History lessons from 1945 in the Soviet occupation zone and the GDR were geared towards the Marxist-Leninist view of history. Above all, this included the declaration of fascism , the role of capitalists in the bourgeois state and class society . Ultimately, it was about propaganda legitimation of the GDR as an allegedly better German state.

In West German history lessons, the subjects of the failure of the Weimar Republic and National Socialism were initially excluded for years or dealt with without a critical perspective.

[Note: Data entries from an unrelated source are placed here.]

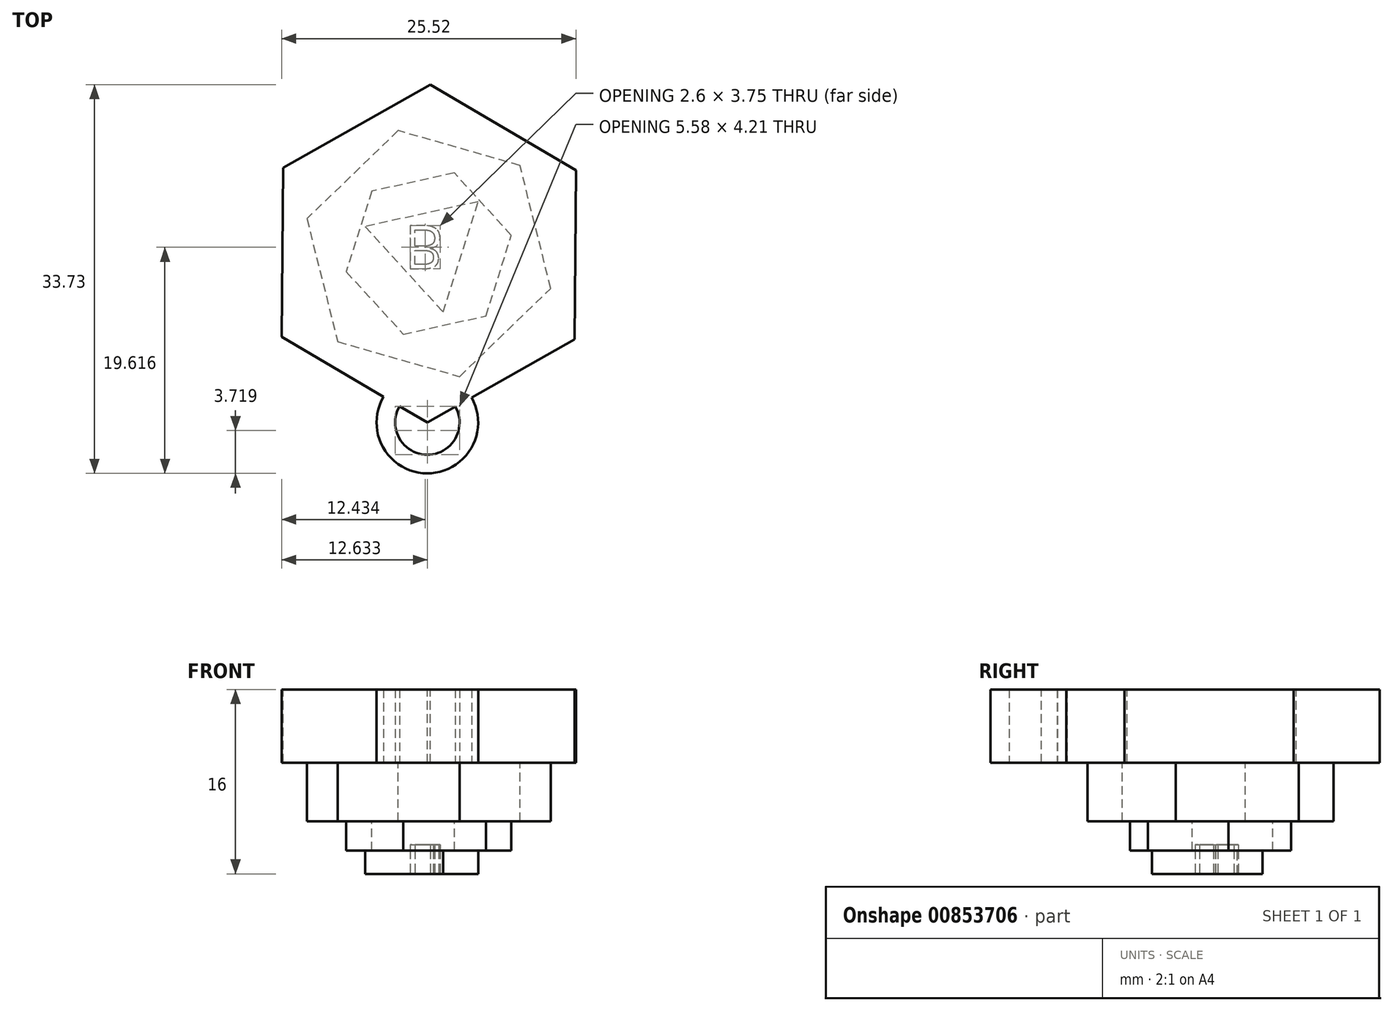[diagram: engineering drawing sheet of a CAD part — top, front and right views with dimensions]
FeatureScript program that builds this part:
annotation { "Feature Type Name" : "Feature", "Feature Type Description" : "" }
export const myFeature = defineFeature(function(context is Context, id is Id, definition is map)
    precondition{}
    {
        {
            var Q0;
            Q0=qCreatedBy(makeId("Top.planeOp"),FACE);
            var sketch = newSketch(context, id + "F0", { "sketchPlane" : qUnion([Q0])});
            skCircle(sketch, "E0.cCircle", {"center": v(0, 0) * mm, "radius": 12.7 * mm, "construction": true});
            skLineSegment(sketch, "E0.0", {"start": v(12.64, -7.44) * mm, "end": v(-0.13, -14.66) * mm});
            skLineSegment(sketch, "E0.1", {"start": v(-0.13, -14.66) * mm, "end": v(-12.76, -7.22) * mm});
            skLineSegment(sketch, "E0.2", {"start": v(-12.76, -7.22) * mm, "end": v(-12.64, 7.44) * mm});
            skLineSegment(sketch, "E0.3", {"start": v(-12.64, 7.44) * mm, "end": v(0.13, 14.66) * mm});
            skLineSegment(sketch, "E0.4", {"start": v(0.13, 14.66) * mm, "end": v(12.76, 7.22) * mm});
            skLineSegment(sketch, "E0.5", {"start": v(12.76, 7.22) * mm, "end": v(12.64, -7.44) * mm});
            skPoint(sketch, "E0.0.midPoint", {"position": v(6.25, -11.05) * mm});
            skPoint(sketch, "E1.0.midPoint", {"position": v(2.58, 10.3) * mm});
            skSolve(sketch);
        }
        {
            var Q0;
            Q0=makeQuery(id+"F0.imprint","IMPRINT",FACE,{"disambiguationData":[TD([[makeQuery(id+"F0.imprint","IMPRINT",EDGE,{"derivedFrom":sQuery(id+"F0.wireOp",EDGE,"E0.0")}),-1.0]])]});
            extrude(context, id + "F1", {"entities" : qUnion([Q0]), "oppositeDirection" : true, "depth" : 6.35 * mm, "offsetDistance" : 25.4 * mm});
        }
        {
            var Q0;
            Q0=makeQuery(id+"F1.opExtrude","CAP_FACE",FACE,{"disambiguationData":[OSD([sQuery(id+"F0.wireOp",EDGE,"E0.0"),sQuery(id+"F0.wireOp",EDGE,"E0.1"),sQuery(id+"F0.wireOp",EDGE,"E0.2"),sQuery(id+"F0.wireOp",EDGE,"E0.3"),sQuery(id+"F0.wireOp",EDGE,"E0.4"),sQuery(id+"F0.wireOp",EDGE,"E0.5")])],"isStart":false});
            var sketch = newSketch(context, id + "F2", { "sketchPlane" : qUnion([Q0])});
            skCircle(sketch, "E2.cCircle", {"center": v(0, 0) * mm, "radius": 9.53 * mm, "construction": true});
            skLineSegment(sketch, "E2.0", {"start": v(7.9, -7.65) * mm, "end": v(-2.67, -10.67) * mm});
            skLineSegment(sketch, "E2.1", {"start": v(-2.67, -10.67) * mm, "end": v(-10.58, -3.02) * mm});
            skLineSegment(sketch, "E2.2", {"start": v(-10.58, -3.02) * mm, "end": v(-7.9, 7.65) * mm});
            skLineSegment(sketch, "E2.3", {"start": v(-7.9, 7.65) * mm, "end": v(2.67, 10.67) * mm});
            skLineSegment(sketch, "E2.4", {"start": v(2.67, 10.67) * mm, "end": v(10.58, 3.02) * mm});
            skLineSegment(sketch, "E2.5", {"start": v(10.58, 3.02) * mm, "end": v(7.9, -7.65) * mm});
            skPoint(sketch, "E2.0.midPoint", {"position": v(2.61, -9.16) * mm});
            skSolve(sketch);
        }
        {
            var Q0;
            Q0=makeQuery(id+"F2.imprint","IMPRINT",FACE,{"disambiguationData":[TD([[makeQuery(id+"F2.imprint","IMPRINT",EDGE,{"derivedFrom":sQuery(id+"F2.wireOp",EDGE,"E2.0")}),-1.0]])]});
            extrude(context, id + "F3", {"entities" : qUnion([Q0]), "depth" : 5.08 * mm, "offsetDistance" : 25.4 * mm});
        }
        {
            var Q0;
            Q0=makeQuery(id+"F3.opExtrude","CAP_FACE",FACE,{"disambiguationData":[OSD([sQuery(id+"F2.wireOp",EDGE,"E2.0"),sQuery(id+"F2.wireOp",EDGE,"E2.1"),sQuery(id+"F2.wireOp",EDGE,"E2.2"),sQuery(id+"F2.wireOp",EDGE,"E2.3"),sQuery(id+"F2.wireOp",EDGE,"E2.4"),sQuery(id+"F2.wireOp",EDGE,"E2.5")])],"isStart":false});
            var sketch = newSketch(context, id + "F4", { "sketchPlane" : qUnion([Q0])});
            skCircle(sketch, "E3.cCircle", {"center": v(0, 0) * mm, "radius": 6.35 * mm, "construction": true});
            skLineSegment(sketch, "E3.0", {"start": v(7.16, -1.58) * mm, "end": v(2.21, -7) * mm});
            skLineSegment(sketch, "E3.1", {"start": v(2.21, -7) * mm, "end": v(-4.95, -5.41) * mm});
            skLineSegment(sketch, "E3.2", {"start": v(-4.95, -5.41) * mm, "end": v(-7.16, 1.58) * mm});
            skLineSegment(sketch, "E3.3", {"start": v(-7.16, 1.58) * mm, "end": v(-2.21, 7) * mm});
            skLineSegment(sketch, "E3.4", {"start": v(-2.21, 7) * mm, "end": v(4.95, 5.41) * mm});
            skLineSegment(sketch, "E3.5", {"start": v(4.95, 5.41) * mm, "end": v(7.16, -1.58) * mm});
            skPoint(sketch, "E3.0.midPoint", {"position": v(4.69, -4.29) * mm});
            skSolve(sketch);
        }
        {
            var Q0;
            Q0=makeQuery(id+"F4.imprint","IMPRINT",FACE,{"disambiguationData":[TD([[makeQuery(id+"F4.imprint","IMPRINT",EDGE,{"derivedFrom":sQuery(id+"F4.wireOp",EDGE,"E3.0")}),-1.0]])]});
            extrude(context, id + "F5", {"entities" : qUnion([Q0]), "operationType" : NewBodyOperationType.ADD, "depth" : 2.54 * mm, "offsetDistance" : 25.4 * mm});
        }
        {
            var Q0;
            Q0=makeQuery(id+"F5.opExtrude","CAP_FACE",FACE,{"disambiguationData":[OSD([sQuery(id+"F4.wireOp",EDGE,"E3.0"),sQuery(id+"F4.wireOp",EDGE,"E3.1"),sQuery(id+"F4.wireOp",EDGE,"E3.2"),sQuery(id+"F4.wireOp",EDGE,"E3.3"),sQuery(id+"F4.wireOp",EDGE,"E3.4"),sQuery(id+"F4.wireOp",EDGE,"E3.5")])],"isStart":false});
            var sketch = newSketch(context, id + "F6", { "sketchPlane" : qUnion([Q0])});
            skCircle(sketch, "E4.cCircle", {"center": v(0, -0.6) * mm, "radius": 2.9 * mm, "construction": true});
            skLineSegment(sketch, "E4.0", {"start": v(-5.53, -2.34) * mm, "end": v(1.25, 5.07) * mm});
            skLineSegment(sketch, "E4.1", {"start": v(1.25, 5.07) * mm, "end": v(4.28, -4.5) * mm});
            skLineSegment(sketch, "E4.2", {"start": v(4.28, -4.5) * mm, "end": v(-5.53, -2.34) * mm});
            skPoint(sketch, "E4.0.midPoint", {"position": v(-2.14, 1.37) * mm});
            skSolve(sketch);
        }
        {
            var Q0;
            Q0=makeQuery(id+"F6.imprint","IMPRINT",FACE,{"disambiguationData":[TD([[makeQuery(id+"F6.imprint","IMPRINT",EDGE,{"derivedFrom":sQuery(id+"F6.wireOp",EDGE,"E4.0")}),-1.0]])]});
            extrude(context, id + "F7", {"entities" : qUnion([Q0]), "depth" : 2.03 * mm, "offsetDistance" : 25.4 * mm});
        }
        {
            var Q0;
            Q0=makeQuery(id+"F7.opExtrude","CAP_FACE",FACE,{"disambiguationData":[OSD([sQuery(id+"F6.wireOp",EDGE,"E4.0"),sQuery(id+"F6.wireOp",EDGE,"E4.1"),sQuery(id+"F6.wireOp",EDGE,"E4.2")])],"isStart":false});
            var sketch = newSketch(context, id + "F8", { "sketchPlane" : qUnion([Q0])});
            skText(sketch, "E5", { "text": "B", "fontName": "OpenSans-Regular.ttf"});
            const initialGuessF8  = {"E5": [-0.00214, -0.00242, 1, 0, 0.00378]};
            skSetInitialGuess(sketch, initialGuessF8);
            skSolve(sketch);
        }
        {
            var Q0;
            Q0 = qSketchRegion(id + "F8", true);
            extrude(context, id + "F9", {"entities" : qUnion([Q0]), "operationType" : NewBodyOperationType.REMOVE, "oppositeDirection" : true, "depth" : 2.54 * mm, "offsetDistance" : 25.4 * mm});
        }
        {
            var Q0;
            Q0=makeQuery(id+"F1.opExtrude","CAP_FACE",FACE,{"disambiguationData":[OSD([sQuery(id+"F0.wireOp",EDGE,"E0.0"),sQuery(id+"F0.wireOp",EDGE,"E0.1"),sQuery(id+"F0.wireOp",EDGE,"E0.2"),sQuery(id+"F0.wireOp",EDGE,"E0.3"),sQuery(id+"F0.wireOp",EDGE,"E0.4"),sQuery(id+"F0.wireOp",EDGE,"E0.5")])],"isStart":false});
            var sketch = newSketch(context, id + "F10", { "sketchPlane" : qUnion([Q0])});
            skCircle(sketch, "E6", {"center": v(-0.13, 14.66) * mm, "radius": 4.4 * mm});
            skCircle(sketch, "E7", {"center": v(-0.13, 14.66) * mm, "radius": 2.8 * mm});
            skSolve(sketch);
        }
        {
            var Q0;
            {var subQ0=sQuery(id+"F10.wireOp",EDGE,"E6");var subQ1=makeQuery(id+"F1.opExtrude","CAP_EDGE",EDGE,{"disambiguationData":[OSD([sQuery(id+"F0.wireOp",EDGE,"E0.0")])],"isStart":false});var subQ2=makeQuery(id+"F10.imprint","INTERSECT",VERTEX,{"derivedFrom":[subQ1,subQ0]});Q0=makeQuery(id+"F10.imprint","IMPRINT",FACE,{"disambiguationData":[TD([[makeQuery(id+"F10.imprint","IMPRINT",EDGE,{"disambiguationData":[TD([[subQ2,-1.0]])],"derivedFrom":subQ0}),1.0]])]});}
            var Q1;
            Q1=makeQuery(id+"F1.opExtrude","CAP_FACE",FACE,{"disambiguationData":[OSD([sQuery(id+"F0.wireOp",EDGE,"E0.0"),sQuery(id+"F0.wireOp",EDGE,"E0.1"),sQuery(id+"F0.wireOp",EDGE,"E0.2"),sQuery(id+"F0.wireOp",EDGE,"E0.3"),sQuery(id+"F0.wireOp",EDGE,"E0.4"),sQuery(id+"F0.wireOp",EDGE,"E0.5")])],"isStart":false});
            extrude(context, id + "F11", {"entities" : qUnion([Q0]), "operationType" : NewBodyOperationType.ADD, "oppositeDirection" : true, "depth" : 6.35 * mm, "endBoundEntityFace" : qUnion([Q1]), "offsetDistance" : 25.4 * mm});
        }
    });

Many students did not find out about it in school. Only since the 1960s has this been more strongly demanded and enforced. Since about 1970 there was a critical history didactics that more or less successfully influenced teaching through teacher training .

In the Federal Republic of Germany today, dealing with dictatorships and the history of democracy and human rights is one of the central tasks. In different countries, the goals and materials as well as methods of history lessons differ significantly. The Georg Eckert Institute for International Textbook Research in Braunschweig is researching this aspect intensively.

media

The main medium of history teaching is still the history textbook . However, this medium has undergone significant changes in the course of its development. Today it is used less as a textbook than as a workbook. Other media include, in particular, other texts (especially newspaper articles), audiovisual media (film, video, television, sound recordings (see visual media in history lessons)), eye and eyewitness interviews, and increasingly computer-aided media such as CD as part of technical developments -ROM and Internet added.

literature

Magazines

Web links

Legal bases

Service provider

Computer use

Single receipts

  1. z. B. at lower secondary level in Schleswig-Holstein
  2. Bernd Schönemann , Holger Thünemann: textbook work. The history textbook in classroom practice . Wochenschau Verlag, Schwalbach im Taunus 2010, ISBN 978-3-89974-592-4 , p. 14.